Cette étrangeté se dissipe un peu lorsqu’on éclaire l’ouvrage à la lumière de son objectif polémique. Professeur à Yale, S. Moyn est aussi un intellectuel public qui prend régulièrement position dans plusieurs journaux de gauche progressiste comme The Nation ou Dissent [3]. En élaborant une critique des intellectuels libéraux de la guerre froide, S. Moyn cible autant, sinon plus, leurs héritiers dans la sphère publique américaine contemporaine. L’élection de Trump en 2016 s’est accompagnée d’une vague de publications conservatrices dont l’épicentre académique fut le mouvement « postlibéral », qui appelle à profiter de l’occasion pour enfin dépasser le statu quo libéral [4]. En réaction, les intellectuels de centre-droite et de centre-gauche ont appelé à sauver le libéralisme pour résoudre la crise démocratique américaine – la condition de ce sauvetage, clairement exposée par Mark Lilla dans The Once and Future Liberal : After Identity Politics, étant de recentrer le libéralisme sur ses valeurs historiques [5]. S. Moyn appartient à un troisième camp qui considère au contraire que le succès du populisme de droite nécessite une forme ouvertement progressiste de libéralisme [6].

Une fois ces éléments posés, on comprend mieux pourquoi l’ouvrage de S. Moyn se concentre essentiellement sur les erreurs intellectuelles et stratégiques commises par les libéraux de guerre froide. Il s’agit moins pour lui d’expliquer et de contextualiser la formation d’un libéralisme de guerre froide que d’en dresser un portrait en forme d’épouvantail pour s’assurer qu’on ne puisse pas l’ériger en modèle aujourd’hui. L’histoire des idées joue donc ici un rôle critique : elle permet de déboulonner certaines statues du canon libéral anglo-saxon. Néanmoins, pour fonctionner, cette critique suppose qu’il existe un ensemble de valeurs libérales identifiables, à l’aune desquelles l’historien pourrait affirmer que « le libéralisme de la guerre froide fut un désastre – pour le libéralisme » (p. 1).

▶ [Extraits de données]:
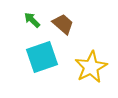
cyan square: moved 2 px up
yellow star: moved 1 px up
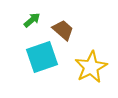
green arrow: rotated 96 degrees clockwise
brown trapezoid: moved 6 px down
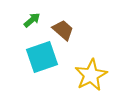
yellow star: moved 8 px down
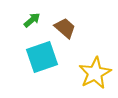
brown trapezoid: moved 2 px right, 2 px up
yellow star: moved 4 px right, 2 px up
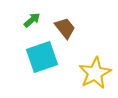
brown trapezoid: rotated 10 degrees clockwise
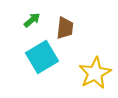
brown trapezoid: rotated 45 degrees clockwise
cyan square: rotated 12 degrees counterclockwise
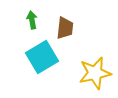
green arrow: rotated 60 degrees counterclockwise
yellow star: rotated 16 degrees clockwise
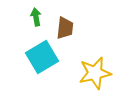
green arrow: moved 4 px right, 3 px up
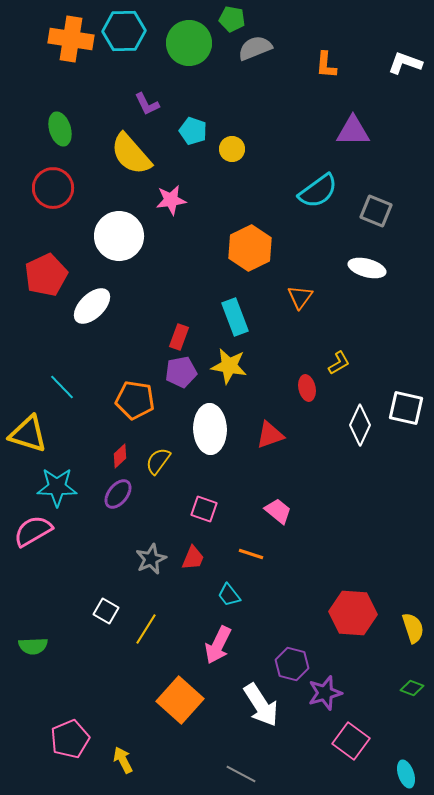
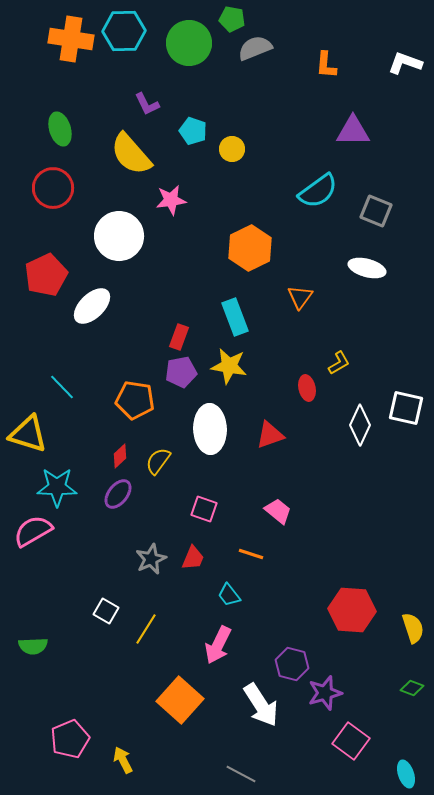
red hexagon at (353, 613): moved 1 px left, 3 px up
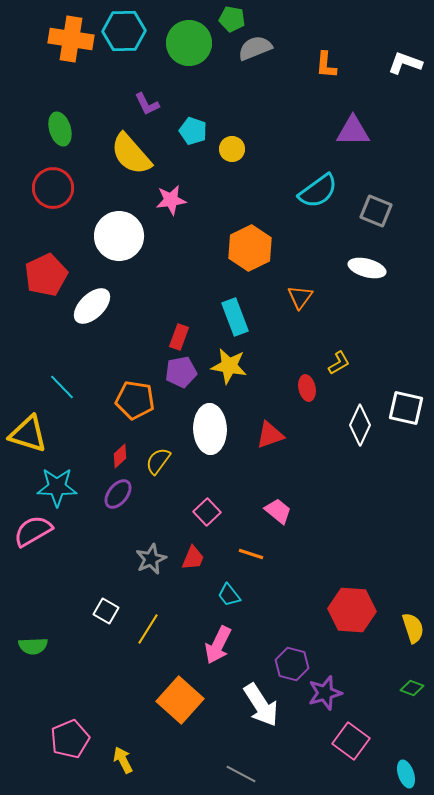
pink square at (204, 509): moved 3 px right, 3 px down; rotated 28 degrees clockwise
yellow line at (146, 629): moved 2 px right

▶ [Consigne]:
Répondez à ces questions à partir du texte du document.
(a) Dans quels journaux S. Moyn prend-il régulièrement position ?
(b) Quel ouvrage de Mark Lilla est cité ?
(c) Quelle phrase l'historien pourrait-il affirmer, selon la citation de la page 1 ?

▶ [Réponse]:
(a) The Nation et Dissent.
(b) The Once and Future Liberal : After Identity Politics.
(c) « le libéralisme de la guerre froide fut un désastre – pour le libéralisme »